168日目。数週間前のことになりますが、ショーン・ペン監督の『INTO THE WILD』という映画を観てきました。いやいや、素晴らしかった。ボクがここ数年間で観た映画の中では、間違いなくベスト5に入る傑作でしたな。ボクはショーン・ペン監督の91年の作品『インディアン・ランナー』という映画がもの凄く好きなのですが、今回の『INTO THE WILD』と『インディアン~』の共通項は、「当たり前に生きることの難しさ」みたいなこと。幸せってなに? 家族ってなに? 愛ってなに? 生きるってなに? そんな考えても絶対に答えが出ないし、むしろ考えない方が楽に生きられるはずの命題を、真剣に追い求めることの、高貴さと無益さ。そんなことをテーマにした映画です。
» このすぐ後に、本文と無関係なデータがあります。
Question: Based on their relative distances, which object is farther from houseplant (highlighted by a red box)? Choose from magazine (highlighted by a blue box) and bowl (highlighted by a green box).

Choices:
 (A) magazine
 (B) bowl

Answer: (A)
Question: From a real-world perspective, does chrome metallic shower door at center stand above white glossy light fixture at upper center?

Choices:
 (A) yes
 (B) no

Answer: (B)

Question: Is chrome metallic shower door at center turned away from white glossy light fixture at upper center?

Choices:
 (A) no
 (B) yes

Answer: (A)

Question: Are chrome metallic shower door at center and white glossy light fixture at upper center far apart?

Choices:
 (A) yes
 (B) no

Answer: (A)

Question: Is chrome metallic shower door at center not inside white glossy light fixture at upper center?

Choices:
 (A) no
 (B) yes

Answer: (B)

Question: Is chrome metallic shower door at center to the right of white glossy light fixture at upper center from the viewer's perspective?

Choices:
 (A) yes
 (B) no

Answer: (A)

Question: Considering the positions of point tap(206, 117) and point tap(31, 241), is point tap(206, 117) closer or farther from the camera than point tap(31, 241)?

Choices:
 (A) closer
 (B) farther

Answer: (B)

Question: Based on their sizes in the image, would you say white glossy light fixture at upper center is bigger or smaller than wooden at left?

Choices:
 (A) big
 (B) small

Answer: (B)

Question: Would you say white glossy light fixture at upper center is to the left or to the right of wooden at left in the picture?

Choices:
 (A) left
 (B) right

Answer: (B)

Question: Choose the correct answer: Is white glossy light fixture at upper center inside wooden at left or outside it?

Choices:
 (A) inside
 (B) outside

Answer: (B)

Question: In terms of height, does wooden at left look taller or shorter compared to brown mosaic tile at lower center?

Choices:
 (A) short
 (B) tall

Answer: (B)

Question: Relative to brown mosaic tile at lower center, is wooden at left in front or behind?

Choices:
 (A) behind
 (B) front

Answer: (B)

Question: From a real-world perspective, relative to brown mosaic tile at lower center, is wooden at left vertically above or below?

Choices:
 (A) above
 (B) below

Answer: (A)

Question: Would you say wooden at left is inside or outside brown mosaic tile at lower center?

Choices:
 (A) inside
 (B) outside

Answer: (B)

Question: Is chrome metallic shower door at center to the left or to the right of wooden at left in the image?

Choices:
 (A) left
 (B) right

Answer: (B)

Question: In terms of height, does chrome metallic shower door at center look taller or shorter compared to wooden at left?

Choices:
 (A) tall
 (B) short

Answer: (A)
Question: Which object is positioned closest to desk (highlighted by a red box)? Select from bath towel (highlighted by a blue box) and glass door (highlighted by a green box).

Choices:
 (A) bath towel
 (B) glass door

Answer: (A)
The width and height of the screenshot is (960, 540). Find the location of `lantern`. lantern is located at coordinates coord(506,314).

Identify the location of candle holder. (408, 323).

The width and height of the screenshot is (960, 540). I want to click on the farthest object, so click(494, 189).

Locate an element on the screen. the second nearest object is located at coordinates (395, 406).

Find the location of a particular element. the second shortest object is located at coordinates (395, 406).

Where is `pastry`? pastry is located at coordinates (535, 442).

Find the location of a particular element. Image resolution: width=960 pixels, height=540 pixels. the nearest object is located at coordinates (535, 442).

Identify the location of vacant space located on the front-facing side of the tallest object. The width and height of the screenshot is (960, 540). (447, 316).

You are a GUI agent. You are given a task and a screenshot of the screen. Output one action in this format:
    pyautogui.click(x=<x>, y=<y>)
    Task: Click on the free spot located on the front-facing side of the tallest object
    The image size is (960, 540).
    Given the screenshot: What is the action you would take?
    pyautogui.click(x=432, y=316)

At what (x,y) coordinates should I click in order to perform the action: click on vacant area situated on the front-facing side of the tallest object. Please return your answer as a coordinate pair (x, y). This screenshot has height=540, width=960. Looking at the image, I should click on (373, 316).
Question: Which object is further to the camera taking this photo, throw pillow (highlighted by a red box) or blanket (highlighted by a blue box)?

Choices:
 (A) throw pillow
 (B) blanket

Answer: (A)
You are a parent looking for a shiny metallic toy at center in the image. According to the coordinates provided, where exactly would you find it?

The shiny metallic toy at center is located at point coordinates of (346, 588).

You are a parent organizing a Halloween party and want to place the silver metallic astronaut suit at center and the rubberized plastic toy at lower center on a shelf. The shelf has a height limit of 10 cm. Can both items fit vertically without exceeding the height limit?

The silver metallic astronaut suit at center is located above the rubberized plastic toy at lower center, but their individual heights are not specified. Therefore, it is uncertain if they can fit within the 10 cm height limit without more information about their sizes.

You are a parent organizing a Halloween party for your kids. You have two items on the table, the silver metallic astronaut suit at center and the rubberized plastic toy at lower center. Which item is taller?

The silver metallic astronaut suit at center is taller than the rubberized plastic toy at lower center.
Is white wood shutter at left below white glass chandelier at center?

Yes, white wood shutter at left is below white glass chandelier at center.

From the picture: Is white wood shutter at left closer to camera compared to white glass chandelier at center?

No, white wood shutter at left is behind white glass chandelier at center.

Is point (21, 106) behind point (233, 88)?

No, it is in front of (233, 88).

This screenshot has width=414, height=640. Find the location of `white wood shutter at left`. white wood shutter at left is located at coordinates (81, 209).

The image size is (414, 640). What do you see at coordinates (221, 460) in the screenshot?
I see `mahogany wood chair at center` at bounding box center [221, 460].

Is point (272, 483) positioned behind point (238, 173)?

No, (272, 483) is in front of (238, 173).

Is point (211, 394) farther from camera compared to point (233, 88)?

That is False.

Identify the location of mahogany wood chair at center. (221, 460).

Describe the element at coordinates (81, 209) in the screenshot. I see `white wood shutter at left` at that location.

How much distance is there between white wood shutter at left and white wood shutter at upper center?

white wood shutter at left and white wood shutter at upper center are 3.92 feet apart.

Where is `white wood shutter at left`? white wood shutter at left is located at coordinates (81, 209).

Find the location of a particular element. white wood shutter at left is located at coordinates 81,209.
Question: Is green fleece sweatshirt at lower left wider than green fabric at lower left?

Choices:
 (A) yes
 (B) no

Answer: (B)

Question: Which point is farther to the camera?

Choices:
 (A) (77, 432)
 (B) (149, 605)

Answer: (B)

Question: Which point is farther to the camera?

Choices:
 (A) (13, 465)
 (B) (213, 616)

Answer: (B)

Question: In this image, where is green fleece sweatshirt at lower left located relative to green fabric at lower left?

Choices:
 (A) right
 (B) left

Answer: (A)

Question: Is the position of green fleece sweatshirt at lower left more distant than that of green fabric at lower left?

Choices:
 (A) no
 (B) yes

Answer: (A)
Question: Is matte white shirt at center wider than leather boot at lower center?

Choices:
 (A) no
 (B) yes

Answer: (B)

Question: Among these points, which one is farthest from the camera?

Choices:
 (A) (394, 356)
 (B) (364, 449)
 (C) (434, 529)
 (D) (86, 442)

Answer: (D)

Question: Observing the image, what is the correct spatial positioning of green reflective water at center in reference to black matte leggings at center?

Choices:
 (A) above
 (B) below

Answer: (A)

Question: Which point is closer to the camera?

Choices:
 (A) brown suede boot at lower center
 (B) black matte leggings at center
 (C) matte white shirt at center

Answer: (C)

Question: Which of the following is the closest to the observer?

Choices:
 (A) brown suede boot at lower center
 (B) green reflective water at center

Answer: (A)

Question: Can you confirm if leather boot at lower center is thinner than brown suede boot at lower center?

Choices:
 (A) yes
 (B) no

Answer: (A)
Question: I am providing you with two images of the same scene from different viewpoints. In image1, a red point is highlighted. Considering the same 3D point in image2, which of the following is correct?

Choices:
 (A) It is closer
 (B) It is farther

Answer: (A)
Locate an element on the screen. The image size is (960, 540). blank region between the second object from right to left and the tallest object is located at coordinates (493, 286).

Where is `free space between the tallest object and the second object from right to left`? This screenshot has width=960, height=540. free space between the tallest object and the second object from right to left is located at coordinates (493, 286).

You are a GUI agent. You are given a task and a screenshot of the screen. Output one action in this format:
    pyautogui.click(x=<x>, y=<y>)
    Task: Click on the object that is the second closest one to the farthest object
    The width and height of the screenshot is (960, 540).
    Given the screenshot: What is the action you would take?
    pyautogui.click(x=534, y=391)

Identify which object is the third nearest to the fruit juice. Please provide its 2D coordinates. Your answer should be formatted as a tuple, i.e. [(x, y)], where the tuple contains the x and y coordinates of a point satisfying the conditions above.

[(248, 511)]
『INTO THE WILD』は実話が基になっていて、裕福な家庭に育ち、エリートコースのど真ん中にいる22歳の青年が、ある日突然すべてを投げ捨ててアラスカの荒野に旅立ち、2年間流浪を続けたあげく、最後は荒野で野垂れ死ぬという衝撃のストーリー。映画では、青年の歩いた道や出会った人を辿りながら、彼が何を思い何を考えたのかを綿密に描いていきます。
ジャンルは違いますが、『自我』をテーマにしているという点で、89年のアメリカ映画『いまを生きる』にも近いでしょうか。ロビン・ウィリアムズ演じる教師が、教室で生徒に読み説くヘンリー・D・ソロー著『森の生活』を、『INTO THE WILD』の主人公も荒野で読んでいました。金儲けやエリート社会とは正反対の位置にある、清貧と隠遁の世界。魂の解放、高邁な思想、自然との共生。誰とも交わらず、本を読み、狩りをし、食べて、眠る。一度はバックパックを背負って、ヒッチハイクなんぞをしながら、長期間一人旅したことのある人ならわかるはずの、あの孤独という名の贅沢な時間を、見事にスクリーンに定着したのが、この『INTO THE WILD』という映画でした。
音楽は、ベテラン・ヘヴィロックバンド、パール・ジャムのフロントマン、EDDIE VEDDERが担当。OST(オリジナルサウンドトラック)は、EDDIEがほぼ全曲の全パートをひとりで演奏するという気合いの入りまくった作品になっております。その中でも特にボクのお気に入りは、この『SOCIETY』。
確かに若さの持つ無謀さや愚かさは否めないし、この『INTO THE WILD』の主人公の遁走を手放しで賛美することはできませんが、陳腐に言うなら「男のロマン」的なものをジンジンに感じました。出世? 金儲け? 糞くらえ、バカ野郎! 男はなあ、貯金の額で価値が決まるワケじゃねえんだ! ひとり荒野の中で、どれだけ生き抜けるかどうかよ! って今のボクが言うと見事に、負けDOG feat. 遠吠え。つうか、荒野でなんか1日も生きられそうもありませぬ。むー。INTO THE MILD。